═══ Input
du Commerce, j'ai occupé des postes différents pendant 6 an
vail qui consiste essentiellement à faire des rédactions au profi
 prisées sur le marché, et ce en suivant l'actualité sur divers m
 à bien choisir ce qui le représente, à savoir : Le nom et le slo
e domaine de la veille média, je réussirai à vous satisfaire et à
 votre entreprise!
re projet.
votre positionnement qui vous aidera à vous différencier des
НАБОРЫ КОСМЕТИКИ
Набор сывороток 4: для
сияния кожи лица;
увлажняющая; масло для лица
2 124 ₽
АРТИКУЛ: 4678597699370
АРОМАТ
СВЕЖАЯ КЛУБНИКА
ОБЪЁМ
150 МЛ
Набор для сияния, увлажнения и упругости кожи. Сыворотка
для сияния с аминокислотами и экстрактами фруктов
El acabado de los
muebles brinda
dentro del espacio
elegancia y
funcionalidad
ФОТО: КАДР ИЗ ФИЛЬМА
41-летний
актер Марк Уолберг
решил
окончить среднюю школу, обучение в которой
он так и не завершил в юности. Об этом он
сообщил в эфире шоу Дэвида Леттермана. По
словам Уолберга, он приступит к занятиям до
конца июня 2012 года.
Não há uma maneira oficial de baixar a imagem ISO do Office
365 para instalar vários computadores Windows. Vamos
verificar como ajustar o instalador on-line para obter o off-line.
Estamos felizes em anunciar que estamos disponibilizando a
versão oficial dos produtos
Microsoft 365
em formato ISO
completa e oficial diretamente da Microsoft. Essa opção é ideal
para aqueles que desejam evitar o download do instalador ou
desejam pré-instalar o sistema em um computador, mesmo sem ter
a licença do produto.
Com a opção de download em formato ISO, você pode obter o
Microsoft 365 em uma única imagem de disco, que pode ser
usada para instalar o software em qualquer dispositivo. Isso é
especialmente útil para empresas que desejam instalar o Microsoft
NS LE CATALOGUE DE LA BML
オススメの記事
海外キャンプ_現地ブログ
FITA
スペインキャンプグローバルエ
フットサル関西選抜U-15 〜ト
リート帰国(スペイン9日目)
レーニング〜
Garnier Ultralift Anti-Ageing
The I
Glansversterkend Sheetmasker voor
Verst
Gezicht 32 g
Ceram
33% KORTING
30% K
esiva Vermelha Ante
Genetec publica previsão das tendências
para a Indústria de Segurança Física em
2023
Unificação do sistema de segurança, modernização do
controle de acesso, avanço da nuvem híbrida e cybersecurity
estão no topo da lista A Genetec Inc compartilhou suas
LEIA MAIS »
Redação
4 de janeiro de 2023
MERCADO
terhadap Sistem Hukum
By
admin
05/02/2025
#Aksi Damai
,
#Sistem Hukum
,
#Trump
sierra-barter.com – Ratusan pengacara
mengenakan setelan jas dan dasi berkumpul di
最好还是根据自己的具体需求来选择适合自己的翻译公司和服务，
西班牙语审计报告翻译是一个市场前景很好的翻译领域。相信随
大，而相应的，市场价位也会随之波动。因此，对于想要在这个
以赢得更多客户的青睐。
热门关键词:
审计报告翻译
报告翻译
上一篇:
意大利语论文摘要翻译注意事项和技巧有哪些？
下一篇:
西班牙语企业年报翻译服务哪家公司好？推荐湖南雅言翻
══════
(Problem details): Reproduce the lines of the listing from its first line through the line containing "словам Уолберга, он приступит к занятиям до", inclusive, with "funcionalidad" replaced by "comodidad". Leave everything else unchanged.

(Exercise output):
du Commerce, j'ai occupé des postes différents pendant 6 an
vail qui consiste essentiellement à faire des rédactions au profi
 prisées sur le marché, et ce en suivant l'actualité sur divers m
 à bien choisir ce qui le représente, à savoir : Le nom et le slo
e domaine de la veille média, je réussirai à vous satisfaire et à
 votre entreprise!
re projet.
votre positionnement qui vous aidera à vous différencier des
НАБОРЫ КОСМЕТИКИ
Набор сывороток 4: для
сияния кожи лица;
увлажняющая; масло для лица
2 124 ₽
АРТИКУЛ: 4678597699370
АРОМАТ
СВЕЖАЯ КЛУБНИКА
ОБЪЁМ
150 МЛ
Набор для сияния, увлажнения и упругости кожи. Сыворотка
для сияния с аминокислотами и экстрактами фруктов
El acabado de los
muebles brinda
dentro del espacio
elegancia y
comodidad
ФОТО: КАДР ИЗ ФИЛЬМА
41-летний
актер Марк Уолберг
решил
окончить среднюю школу, обучение в которой
он так и не завершил в юности. Об этом он
сообщил в эфире шоу Дэвида Леттермана. По
словам Уолберга, он приступит к занятиям до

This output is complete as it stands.